#### [Exercise directions]
Pull every line of the listing below out word for word, changing nothing.

#### [Information shown]
BEGIN
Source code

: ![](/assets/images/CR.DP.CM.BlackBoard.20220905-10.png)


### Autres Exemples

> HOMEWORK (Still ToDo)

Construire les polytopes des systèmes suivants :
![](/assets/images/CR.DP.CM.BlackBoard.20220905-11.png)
END
#### [Task answer]
Source code

: ![](/assets/images/CR.DP.CM.BlackBoard.20220905-10.png)


### Autres Exemples

> HOMEWORK (Still ToDo)

Construire les polytopes des systèmes suivants :
![](/assets/images/CR.DP.CM.BlackBoard.20220905-11.png)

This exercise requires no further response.